Step 7 — Tail Events in Real Time
Use the CLI to stream events as they happen:
kt events tail --follow
This prints each decision event to stdout in real time — useful during development to see exactly what the gateway is doing.
What Just Happened
- You wrote a two-policy config (block + observe).
- You started a local gateway that speaks the OpenAI API.
- You sent requests with curl and Python — zero SDK changes beyond
base_url. - A policy blocked unsafe output and returned a structured 409 error.
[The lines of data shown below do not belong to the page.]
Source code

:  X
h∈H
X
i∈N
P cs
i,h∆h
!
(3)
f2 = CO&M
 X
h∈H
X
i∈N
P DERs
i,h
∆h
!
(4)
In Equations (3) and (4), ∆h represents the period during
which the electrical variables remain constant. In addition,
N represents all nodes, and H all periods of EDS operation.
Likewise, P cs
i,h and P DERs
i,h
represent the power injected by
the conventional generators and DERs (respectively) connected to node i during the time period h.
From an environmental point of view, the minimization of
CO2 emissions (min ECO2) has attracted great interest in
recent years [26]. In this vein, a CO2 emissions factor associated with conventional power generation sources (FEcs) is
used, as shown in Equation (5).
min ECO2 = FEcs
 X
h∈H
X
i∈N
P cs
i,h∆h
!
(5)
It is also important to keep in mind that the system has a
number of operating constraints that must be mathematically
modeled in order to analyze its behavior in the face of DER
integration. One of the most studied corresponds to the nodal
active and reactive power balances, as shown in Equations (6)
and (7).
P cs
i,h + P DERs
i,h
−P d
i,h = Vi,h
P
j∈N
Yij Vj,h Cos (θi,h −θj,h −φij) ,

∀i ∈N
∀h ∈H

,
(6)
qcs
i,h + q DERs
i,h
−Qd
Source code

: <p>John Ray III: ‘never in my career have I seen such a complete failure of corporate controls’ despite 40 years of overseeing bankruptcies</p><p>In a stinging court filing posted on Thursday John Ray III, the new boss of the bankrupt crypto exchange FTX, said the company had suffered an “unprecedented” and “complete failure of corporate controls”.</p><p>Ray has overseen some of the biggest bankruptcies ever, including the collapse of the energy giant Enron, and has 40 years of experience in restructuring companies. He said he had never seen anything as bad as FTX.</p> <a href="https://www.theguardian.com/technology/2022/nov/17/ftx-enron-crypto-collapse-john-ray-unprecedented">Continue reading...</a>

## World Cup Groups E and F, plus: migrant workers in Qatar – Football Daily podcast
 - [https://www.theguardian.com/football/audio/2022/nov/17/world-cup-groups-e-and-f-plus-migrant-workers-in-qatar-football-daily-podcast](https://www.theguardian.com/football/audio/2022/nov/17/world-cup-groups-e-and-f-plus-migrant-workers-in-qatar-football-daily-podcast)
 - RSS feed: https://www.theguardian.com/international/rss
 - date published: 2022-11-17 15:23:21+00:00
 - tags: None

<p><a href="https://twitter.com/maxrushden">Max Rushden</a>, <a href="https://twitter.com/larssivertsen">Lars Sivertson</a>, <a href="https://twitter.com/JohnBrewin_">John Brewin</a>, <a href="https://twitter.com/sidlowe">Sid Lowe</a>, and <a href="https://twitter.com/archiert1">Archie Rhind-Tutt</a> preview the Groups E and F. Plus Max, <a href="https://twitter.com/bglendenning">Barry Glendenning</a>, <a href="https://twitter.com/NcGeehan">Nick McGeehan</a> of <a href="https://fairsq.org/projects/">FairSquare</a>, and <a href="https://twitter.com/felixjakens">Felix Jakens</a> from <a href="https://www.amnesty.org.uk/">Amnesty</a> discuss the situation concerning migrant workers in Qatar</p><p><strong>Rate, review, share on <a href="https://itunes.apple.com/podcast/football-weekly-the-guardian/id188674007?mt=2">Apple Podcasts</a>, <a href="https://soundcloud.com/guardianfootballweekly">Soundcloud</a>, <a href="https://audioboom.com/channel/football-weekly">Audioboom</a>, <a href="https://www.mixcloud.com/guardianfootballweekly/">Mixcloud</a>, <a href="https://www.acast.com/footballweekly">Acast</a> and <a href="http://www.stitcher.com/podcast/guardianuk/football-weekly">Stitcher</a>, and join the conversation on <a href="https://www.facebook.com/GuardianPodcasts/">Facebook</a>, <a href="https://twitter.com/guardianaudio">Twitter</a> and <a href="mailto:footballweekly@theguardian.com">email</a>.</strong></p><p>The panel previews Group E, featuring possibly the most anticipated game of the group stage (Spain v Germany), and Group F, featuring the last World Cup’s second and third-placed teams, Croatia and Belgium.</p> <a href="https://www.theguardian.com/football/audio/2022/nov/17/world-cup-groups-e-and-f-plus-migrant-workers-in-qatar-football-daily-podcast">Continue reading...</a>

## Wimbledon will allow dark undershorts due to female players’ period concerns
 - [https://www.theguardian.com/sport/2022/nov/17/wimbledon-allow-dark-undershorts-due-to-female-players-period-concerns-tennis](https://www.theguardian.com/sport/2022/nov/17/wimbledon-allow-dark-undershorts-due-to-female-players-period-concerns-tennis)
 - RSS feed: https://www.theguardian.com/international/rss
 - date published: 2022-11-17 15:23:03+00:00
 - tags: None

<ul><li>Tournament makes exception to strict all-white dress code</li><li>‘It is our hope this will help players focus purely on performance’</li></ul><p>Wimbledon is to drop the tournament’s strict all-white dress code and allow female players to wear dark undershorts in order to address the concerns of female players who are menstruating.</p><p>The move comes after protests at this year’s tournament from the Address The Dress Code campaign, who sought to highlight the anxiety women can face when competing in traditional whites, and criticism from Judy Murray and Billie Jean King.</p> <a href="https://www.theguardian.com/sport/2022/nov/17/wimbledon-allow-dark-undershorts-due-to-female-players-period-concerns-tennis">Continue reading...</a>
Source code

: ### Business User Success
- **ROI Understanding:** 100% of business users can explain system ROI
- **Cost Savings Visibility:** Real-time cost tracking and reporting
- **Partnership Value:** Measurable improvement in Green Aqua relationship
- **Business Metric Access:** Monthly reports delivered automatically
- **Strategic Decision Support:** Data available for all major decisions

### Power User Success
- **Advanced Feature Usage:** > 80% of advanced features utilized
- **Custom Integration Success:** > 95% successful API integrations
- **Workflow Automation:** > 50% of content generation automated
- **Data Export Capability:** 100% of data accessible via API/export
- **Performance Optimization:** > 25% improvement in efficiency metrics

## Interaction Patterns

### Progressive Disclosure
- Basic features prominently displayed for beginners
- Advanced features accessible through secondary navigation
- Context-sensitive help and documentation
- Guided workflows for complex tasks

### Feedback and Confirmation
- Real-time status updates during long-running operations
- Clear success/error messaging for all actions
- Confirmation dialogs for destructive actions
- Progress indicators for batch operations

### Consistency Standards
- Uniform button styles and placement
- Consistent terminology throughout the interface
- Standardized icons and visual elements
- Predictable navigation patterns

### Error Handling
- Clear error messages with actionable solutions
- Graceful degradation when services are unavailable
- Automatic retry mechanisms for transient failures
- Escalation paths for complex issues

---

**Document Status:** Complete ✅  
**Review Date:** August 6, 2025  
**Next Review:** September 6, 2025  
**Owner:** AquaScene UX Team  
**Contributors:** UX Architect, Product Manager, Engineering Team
- You queried and tailed decision events for full audit trail.
Next steps
- OpenAI Python SDK Patterns — streaming, async, function calling
- TypeScript SDK Patterns — Node.js and Vercel AI SDK
- Error Handling — graceful handling of 409 blocks and 429 rate limits
- Streaming Patterns — SSE and chunked transfer through the gateway
The gateway is a drop-in proxy. Every example in this guide series works by changing a single URL — no vendor lock-in, no proprietary SDKs, no agent required.
For AI systems
- Canonical terms:
kt gateway run,policy-config.yaml, decision event, output filter policy, observe policy, OpenAI-compatible gateway,base_url. - CLI commands:
kt gateway run --policy-config policy-config.yaml,kt events tail --follow. - Gateway listens on
http://localhost:41002by default. Any OpenAI-compatible SDK works by changingbase_url. - Best next pages: OpenAI Python SDK Patterns, TypeScript SDK Patterns, Error Handling.
For engineers
- Prerequisites:
ktCLI on PATH, an OpenAI API key (or any OpenAI-compatible provider key), Python 3.9+ orcurl. - Start with a two-policy config: one
output_filter(block) and oneobserve(log) to see both enforcement and logging. - The gateway is fully OpenAI-compatible — change only
base_urlin any SDK to route through it. - Use
kt events tail --followduring development for real-time visibility into what the gateway is doing. - A blocked response returns HTTP 409 with a structured error envelope explaining which policy triggered.
For leaders
- The gateway is a transparent drop-in proxy — no proprietary SDKs, no vendor lock-in, no agent installation required.
- Developers adopt governance by changing a single URL in their existing code.
- Decision events provide full audit trail from day one without application-level instrumentation.
- The 10-minute quick start demonstrates the complete value prop: policy enforcement + observability + zero code change.